▶ **Problem description**:
Each line below from the one containing "right=1000, bottom=447), 7.07" through the one containing "right=234, bottom=275), 1.67" is to be given again exactly, and no line outside that span.

▶ **Supplied data**:
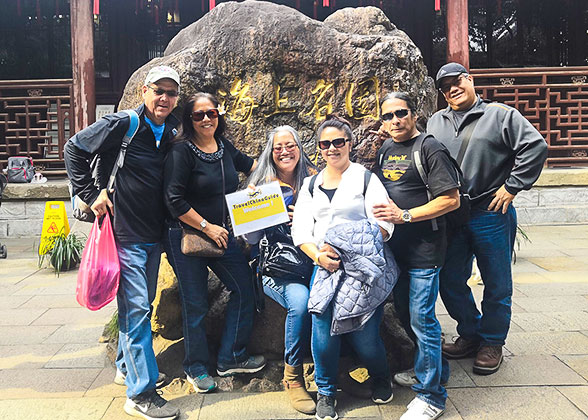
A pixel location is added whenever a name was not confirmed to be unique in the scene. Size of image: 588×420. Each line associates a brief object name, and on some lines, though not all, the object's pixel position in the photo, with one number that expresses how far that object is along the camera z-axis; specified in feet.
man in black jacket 8.86
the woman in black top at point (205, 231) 9.04
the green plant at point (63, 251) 20.31
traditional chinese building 32.86
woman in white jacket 8.63
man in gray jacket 9.82
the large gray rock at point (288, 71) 11.52
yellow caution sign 21.49
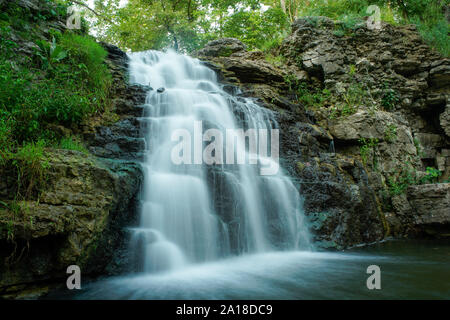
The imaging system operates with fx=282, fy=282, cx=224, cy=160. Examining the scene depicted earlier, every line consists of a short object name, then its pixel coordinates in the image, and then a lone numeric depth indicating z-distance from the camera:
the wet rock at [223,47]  10.55
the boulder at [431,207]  6.17
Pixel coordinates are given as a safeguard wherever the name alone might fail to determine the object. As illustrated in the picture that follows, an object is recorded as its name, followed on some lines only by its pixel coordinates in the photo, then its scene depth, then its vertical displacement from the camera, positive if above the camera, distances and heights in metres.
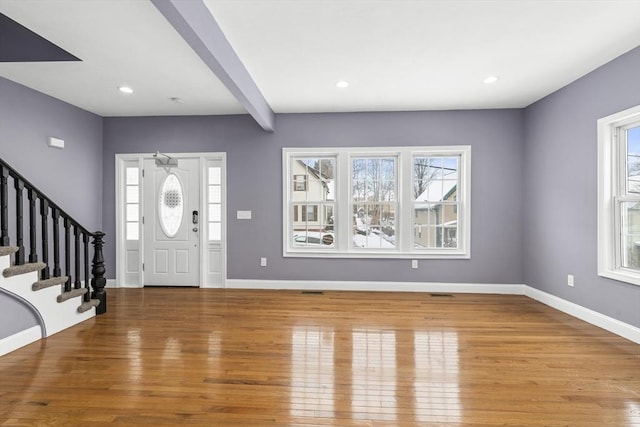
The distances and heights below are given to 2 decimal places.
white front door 4.91 -0.09
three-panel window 4.67 +0.20
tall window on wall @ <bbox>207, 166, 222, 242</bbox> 4.91 +0.22
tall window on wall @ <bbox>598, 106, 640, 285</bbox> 3.01 +0.18
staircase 2.67 -0.60
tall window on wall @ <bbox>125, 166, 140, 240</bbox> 4.96 +0.21
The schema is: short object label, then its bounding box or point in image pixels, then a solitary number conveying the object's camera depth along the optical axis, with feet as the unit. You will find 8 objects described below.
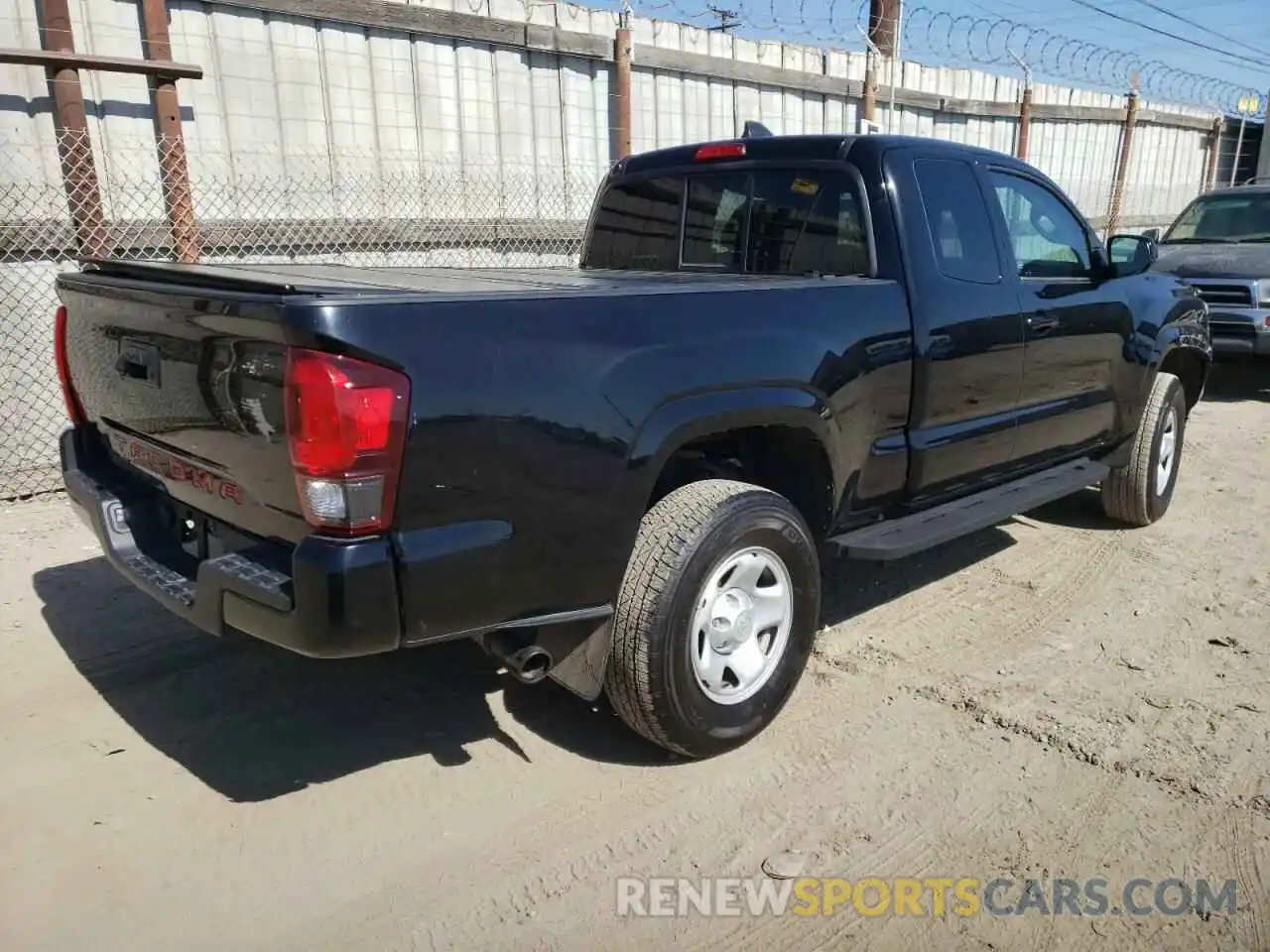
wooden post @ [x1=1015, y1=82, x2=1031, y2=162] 40.70
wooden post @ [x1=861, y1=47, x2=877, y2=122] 33.32
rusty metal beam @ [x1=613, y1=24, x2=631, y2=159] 25.62
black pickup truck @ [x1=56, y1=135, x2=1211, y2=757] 7.70
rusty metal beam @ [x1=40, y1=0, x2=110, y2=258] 17.34
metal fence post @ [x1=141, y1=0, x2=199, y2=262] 18.63
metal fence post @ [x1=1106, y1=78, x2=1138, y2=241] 48.37
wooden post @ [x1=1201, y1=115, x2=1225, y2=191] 57.62
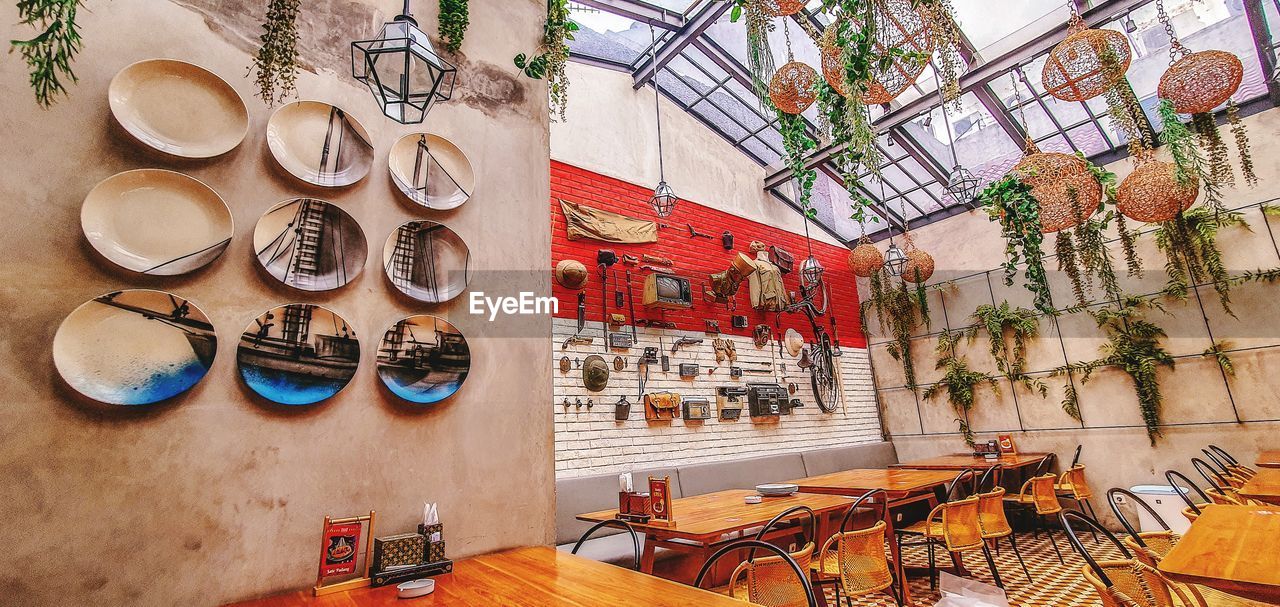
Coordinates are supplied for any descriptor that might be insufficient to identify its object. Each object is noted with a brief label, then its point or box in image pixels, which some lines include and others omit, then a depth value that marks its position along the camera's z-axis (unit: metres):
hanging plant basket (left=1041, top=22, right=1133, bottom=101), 3.37
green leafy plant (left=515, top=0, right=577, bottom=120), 2.86
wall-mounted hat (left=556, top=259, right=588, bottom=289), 4.98
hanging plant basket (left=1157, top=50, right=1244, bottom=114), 3.77
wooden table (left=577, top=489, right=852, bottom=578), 2.78
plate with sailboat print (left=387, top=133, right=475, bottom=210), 2.35
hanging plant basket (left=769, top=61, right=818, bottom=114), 3.46
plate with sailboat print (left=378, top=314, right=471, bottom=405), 2.13
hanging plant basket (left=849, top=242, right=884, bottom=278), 6.82
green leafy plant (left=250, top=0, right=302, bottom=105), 1.96
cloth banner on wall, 5.38
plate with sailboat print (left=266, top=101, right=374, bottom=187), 2.07
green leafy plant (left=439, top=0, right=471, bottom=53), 2.54
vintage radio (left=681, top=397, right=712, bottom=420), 5.57
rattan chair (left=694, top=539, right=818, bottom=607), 2.14
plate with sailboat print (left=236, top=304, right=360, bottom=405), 1.85
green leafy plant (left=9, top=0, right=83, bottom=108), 1.49
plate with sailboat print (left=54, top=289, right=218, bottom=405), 1.57
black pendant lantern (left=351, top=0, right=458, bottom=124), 1.83
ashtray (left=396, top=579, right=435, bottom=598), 1.55
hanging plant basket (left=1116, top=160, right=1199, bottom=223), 4.28
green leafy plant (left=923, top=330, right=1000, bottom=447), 7.07
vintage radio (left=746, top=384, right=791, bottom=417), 6.22
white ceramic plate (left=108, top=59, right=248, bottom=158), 1.78
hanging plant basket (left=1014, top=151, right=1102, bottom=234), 4.56
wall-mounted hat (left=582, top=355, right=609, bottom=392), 4.93
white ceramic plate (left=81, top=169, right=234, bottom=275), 1.67
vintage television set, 5.51
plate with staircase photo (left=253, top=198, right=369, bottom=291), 1.95
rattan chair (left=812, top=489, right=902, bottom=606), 2.74
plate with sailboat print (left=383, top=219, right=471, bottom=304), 2.26
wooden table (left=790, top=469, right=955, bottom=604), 3.87
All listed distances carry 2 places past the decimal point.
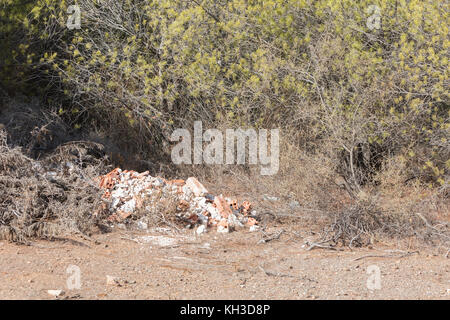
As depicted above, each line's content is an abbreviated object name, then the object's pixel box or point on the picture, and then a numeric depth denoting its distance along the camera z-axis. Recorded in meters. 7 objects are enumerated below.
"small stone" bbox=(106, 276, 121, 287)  10.44
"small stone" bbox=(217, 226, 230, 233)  14.43
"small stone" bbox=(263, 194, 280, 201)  15.97
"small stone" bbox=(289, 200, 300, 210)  15.23
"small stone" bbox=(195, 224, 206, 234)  14.29
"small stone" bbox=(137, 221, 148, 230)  14.28
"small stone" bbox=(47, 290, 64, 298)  9.68
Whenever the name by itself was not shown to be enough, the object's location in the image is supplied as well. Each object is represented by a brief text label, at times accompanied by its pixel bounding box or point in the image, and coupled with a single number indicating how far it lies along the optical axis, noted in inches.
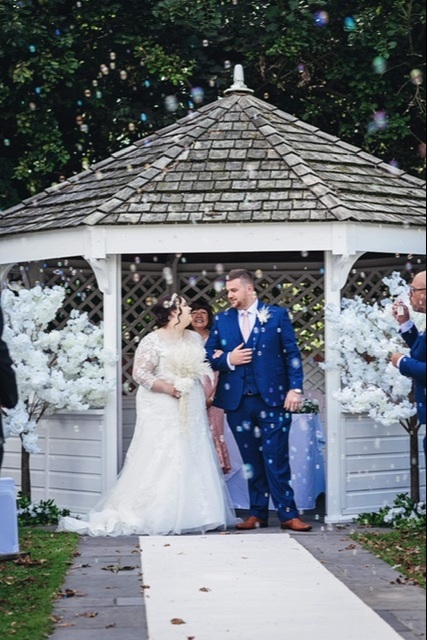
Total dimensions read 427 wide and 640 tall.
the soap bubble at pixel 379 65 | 632.4
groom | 382.3
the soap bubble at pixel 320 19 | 640.4
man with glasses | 220.1
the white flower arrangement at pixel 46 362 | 417.7
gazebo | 425.1
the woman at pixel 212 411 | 435.8
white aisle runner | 239.5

▶ **Result below**:
green leafy plant (left=923, top=330, right=1000, bottom=447), 7.07
vintage radio (left=746, top=384, right=791, bottom=417), 6.22
white ceramic plate (left=108, top=59, right=248, bottom=158), 1.78
hanging plant basket (left=1014, top=151, right=1102, bottom=234), 4.56
wall-mounted hat (left=582, top=355, right=609, bottom=392), 4.93
white ceramic plate (left=81, top=169, right=234, bottom=275), 1.67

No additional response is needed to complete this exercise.